Passage provided:
-- Opening Marker --

Background
Petitioners challenged Florida’s 2026 congressional redistricting map, alleging violations of the Fair Districts Amendment in Article III, Section 20 of the Florida Constitution. The trial court denied a temporary injunction on May 26, 2026, and an appeal of that denial was docketed in the First District Court of Appeal on May 27, 2026. With a candidate-filing deadline of June 12, 2026, and a primary election scheduled for August 18, 2026, petitioners sought emergency relief directly from the Florida Supreme Court via a constitutional (all-writs) petition, asking the court to intervene in the ongoing First District proceeding.
The First District had already declined, on June 1, 2026, to certify the appeal to the Supreme Court under the “pass-through” provision of Article V, Section 3(b)(5) of the Florida Constitution, and on June 3, 2026, it also denied a motion to expedite its own review. This procedural posture closely mirrored a 2023 episode involving Florida’s 2024 congressional map, in which the First District similarly declined pass-through certification—a decision the Supreme Court later criticized in Black Voters Matter Capacity Bldg. Inst., Inc. v. Secretary, Florida Department of State, 415 So. 3d 180 (Fla. 2025) (Byrd II).
Petitioners argued that the urgency of the approaching election deadline, combined with the constitutional importance of the Fair Districts claims, warranted immediate Supreme Court intervention. The court considered the petition on an expedited basis and issued its ruling the same day, with a majority, a special concurrence, and a dissent.
The Court’s Holding
The Florida Supreme Court denied the petition for a constitutional writ by a 5-2 vote (Chief Justice Muñiz and Justices Couriel, Grosshans, Francis, and Sasso in the majority; Justice Tanenbaum specially concurring; Justice Labarga dissenting). The court held that it lacked jurisdiction over the matter while the First District’s consideration of the non-final-order appeal remained ongoing, reiterating that the all-writs doctrine is not an independent source of jurisdiction. The court expressly declined to assume that the First District’s eventual decision would provide a basis for Supreme Court review, and stated that no motions for rehearing would be considered.
Justice Tanenbaum’s special concurrence elaborated that the underlying appeal in the First District presented only an abuse-of-discretion question on a procedural, non-merits ruling—the denial of a temporary injunction—and that it was far from certain the First District’s eventual decision would expressly construe a constitutional provision in a way that would trigger the Supreme Court’s discretionary jurisdiction. He further defended the First District’s decision not to certify the case for pass-through review, characterizing that as a proper exercise of the district court’s independent judgment, and criticized petitioners for pursuing the temporary-injunction route rather than seeking an expedited final judgment on the merits.

-- Closing Marker --

Assigned task 1:
According to the redistricting passage, why did the Florida Supreme Court deny the petition for a constitutional writ? Answer in one to three sentences.
Assigned task 2:
In the redistricting passage, copy everything from "Petitioners argued that" down to "and a dissent.".
The lines are separate material and unrelated to the redistricting passage.

Records shown:

-- Opening Marker --

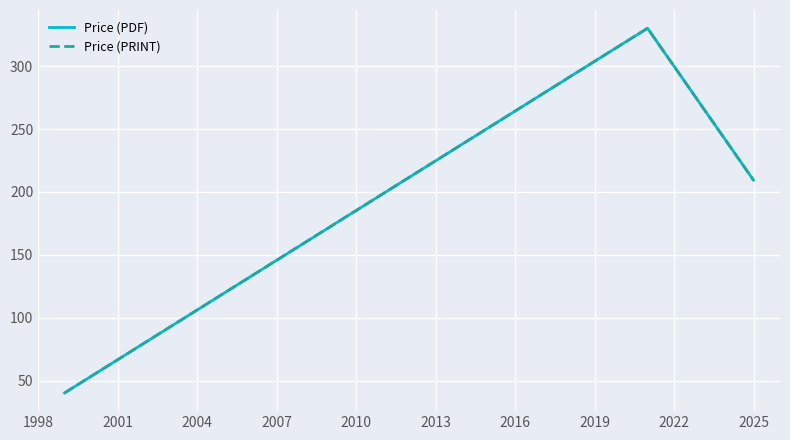

Does the chart have visible grid lines?

Yes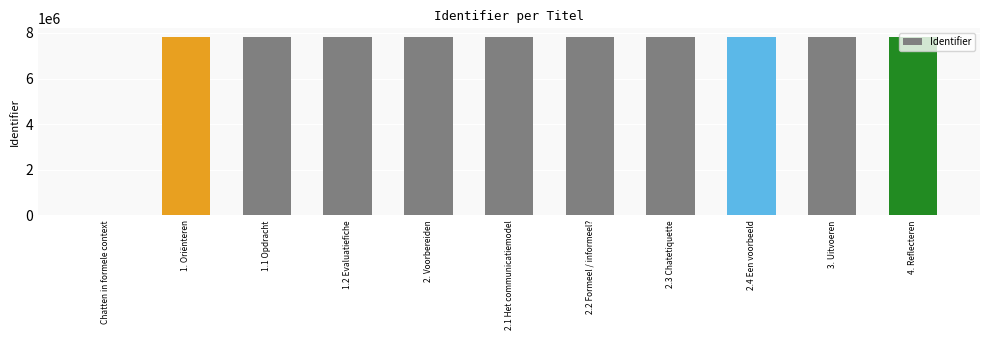

Read the value at 4. Reflecteren, to the nearest 100.

7811900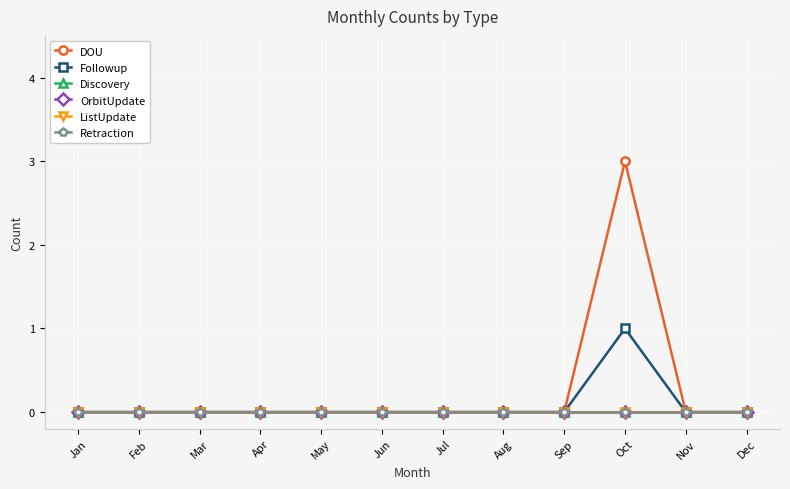

Which series has the widest spread of values?

DOU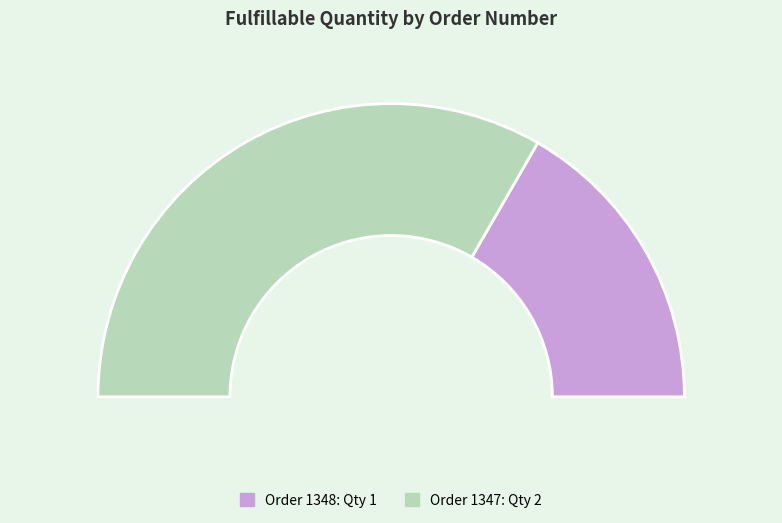

Does any single category account for the majority?

Yes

-- Closing Marker --

Answer area 1:
The court held that it lacked jurisdiction while the First District was still considering the appeal of the non-final order. It reiterated that the all-writs doctrine is not an independent source of jurisdiction, and it declined to assume that the First District's eventual decision would provide a basis for Supreme Court review.

Answer area 2:
Petitioners argued that the urgency of the approaching election deadline, combined with the constitutional importance of the Fair Districts claims, warranted immediate Supreme Court intervention. The court considered the petition on an expedited basis and issued its ruling the same day, with a majority, a special concurrence, and a dissent.